According to the World Health Organisation, it is a win-win situation when women can decide for themselves when they are ready to conceive. However, for those who are not ready to conceive, several contraceptives like a patch, intrauterine system, vaginal ring, and contraceptive injection exist. The least intrusive among them is a daily contraceptive pill; however, forgetting to take any of these pills can prove to be devastating, especially for a couple not ready to conceive. A survey shows that 39 to 65 % of women missed at least one dose in a period of three months.
Scientists have made a breakthrough in inventing a contraceptive that can be taken just once a month. A once-a-month birth control pill that works effectively on pigs is yet to prove its efficacy on humans. An assistant professor at Northeastern University, Ananya Bajpayee has been working towards developing a pill that can be taken once a month. She is conducting the research at Massachusetts Institute of Technology with Giovani Travero and Robert Langer.

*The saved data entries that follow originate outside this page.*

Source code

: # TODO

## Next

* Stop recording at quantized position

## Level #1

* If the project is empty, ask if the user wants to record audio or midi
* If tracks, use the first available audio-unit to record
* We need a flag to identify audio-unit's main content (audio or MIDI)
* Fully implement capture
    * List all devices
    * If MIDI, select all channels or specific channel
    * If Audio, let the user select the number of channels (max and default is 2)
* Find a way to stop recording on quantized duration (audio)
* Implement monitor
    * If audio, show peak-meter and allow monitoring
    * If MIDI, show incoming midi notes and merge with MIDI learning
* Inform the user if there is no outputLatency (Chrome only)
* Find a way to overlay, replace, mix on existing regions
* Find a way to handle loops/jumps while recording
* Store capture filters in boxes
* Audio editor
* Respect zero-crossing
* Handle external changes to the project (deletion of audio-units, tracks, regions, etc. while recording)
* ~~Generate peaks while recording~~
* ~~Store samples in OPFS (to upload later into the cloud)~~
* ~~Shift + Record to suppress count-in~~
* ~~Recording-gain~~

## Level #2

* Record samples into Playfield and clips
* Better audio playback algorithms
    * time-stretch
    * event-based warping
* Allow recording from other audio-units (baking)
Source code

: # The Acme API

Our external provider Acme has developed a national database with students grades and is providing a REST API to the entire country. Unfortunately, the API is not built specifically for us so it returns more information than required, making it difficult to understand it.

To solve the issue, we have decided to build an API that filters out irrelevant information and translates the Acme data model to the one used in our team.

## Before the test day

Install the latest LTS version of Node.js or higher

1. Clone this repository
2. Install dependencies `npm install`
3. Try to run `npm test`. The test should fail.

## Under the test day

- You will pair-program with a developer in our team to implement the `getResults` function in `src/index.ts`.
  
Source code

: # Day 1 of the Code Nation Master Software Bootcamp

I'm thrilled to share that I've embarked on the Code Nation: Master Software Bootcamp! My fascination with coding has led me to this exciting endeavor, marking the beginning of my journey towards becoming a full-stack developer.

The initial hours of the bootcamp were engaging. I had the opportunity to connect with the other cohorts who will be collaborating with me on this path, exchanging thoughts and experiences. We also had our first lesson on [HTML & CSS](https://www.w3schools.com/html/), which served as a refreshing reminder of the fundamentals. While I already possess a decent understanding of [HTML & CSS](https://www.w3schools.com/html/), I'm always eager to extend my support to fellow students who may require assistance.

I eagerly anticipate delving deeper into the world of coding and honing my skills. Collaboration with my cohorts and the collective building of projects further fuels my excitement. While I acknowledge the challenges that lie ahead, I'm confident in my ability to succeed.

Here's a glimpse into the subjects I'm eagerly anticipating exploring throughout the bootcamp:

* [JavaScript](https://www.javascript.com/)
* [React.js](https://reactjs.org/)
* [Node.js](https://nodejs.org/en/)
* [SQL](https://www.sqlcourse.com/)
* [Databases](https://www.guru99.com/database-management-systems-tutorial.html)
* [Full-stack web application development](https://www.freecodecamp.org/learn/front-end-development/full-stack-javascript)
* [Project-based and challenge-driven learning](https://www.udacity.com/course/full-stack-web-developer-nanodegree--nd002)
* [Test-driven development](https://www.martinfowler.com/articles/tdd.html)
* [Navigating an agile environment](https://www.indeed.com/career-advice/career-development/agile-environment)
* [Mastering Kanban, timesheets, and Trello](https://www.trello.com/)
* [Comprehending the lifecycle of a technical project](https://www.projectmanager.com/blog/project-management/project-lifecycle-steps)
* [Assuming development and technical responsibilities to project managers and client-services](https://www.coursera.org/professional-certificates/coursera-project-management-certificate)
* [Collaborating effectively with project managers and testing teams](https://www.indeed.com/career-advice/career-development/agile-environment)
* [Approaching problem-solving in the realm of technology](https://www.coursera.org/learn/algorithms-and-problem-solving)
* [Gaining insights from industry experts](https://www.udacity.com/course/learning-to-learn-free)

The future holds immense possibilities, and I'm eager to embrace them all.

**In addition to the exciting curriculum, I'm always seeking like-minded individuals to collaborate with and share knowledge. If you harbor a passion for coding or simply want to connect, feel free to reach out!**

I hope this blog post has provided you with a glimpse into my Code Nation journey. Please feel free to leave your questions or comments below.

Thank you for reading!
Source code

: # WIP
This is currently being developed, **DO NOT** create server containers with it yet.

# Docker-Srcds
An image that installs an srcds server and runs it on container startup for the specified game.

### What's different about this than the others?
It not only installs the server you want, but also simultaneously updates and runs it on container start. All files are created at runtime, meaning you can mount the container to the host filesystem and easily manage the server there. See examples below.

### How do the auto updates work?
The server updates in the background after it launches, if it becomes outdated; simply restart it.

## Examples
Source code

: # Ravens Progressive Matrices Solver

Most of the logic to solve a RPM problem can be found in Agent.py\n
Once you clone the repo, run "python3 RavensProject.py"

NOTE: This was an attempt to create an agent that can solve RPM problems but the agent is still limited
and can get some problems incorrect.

They have designed the drug in such a way that it keeps on releasing contraceptives slowly in the stomach for weeks. Bajpayee says, “You need something that can stay inside the stomach for several weeks, but is strong enough that it can withstand the peristaltic wave forces that break down food and not degrade in the acidic gastric environment.”
It looks like a starfish-like organic device, folded into a pill. The pill unfolds inside the stomach as it is too big to fit in through the intestine. It has specific areas that enable the star to dissolve and get eliminated from the system. The experiment conducted on pigs showed that the contraceptive pill can be retained inside the body for 21 to 28 days.
The team has launched a new company called Lyndra Therapeutics to advertise the pill and commercialise it. This new drug looks forward to being of great aid to patients with HIV and those who rely on oral contraceptives that do not have to be taken daily.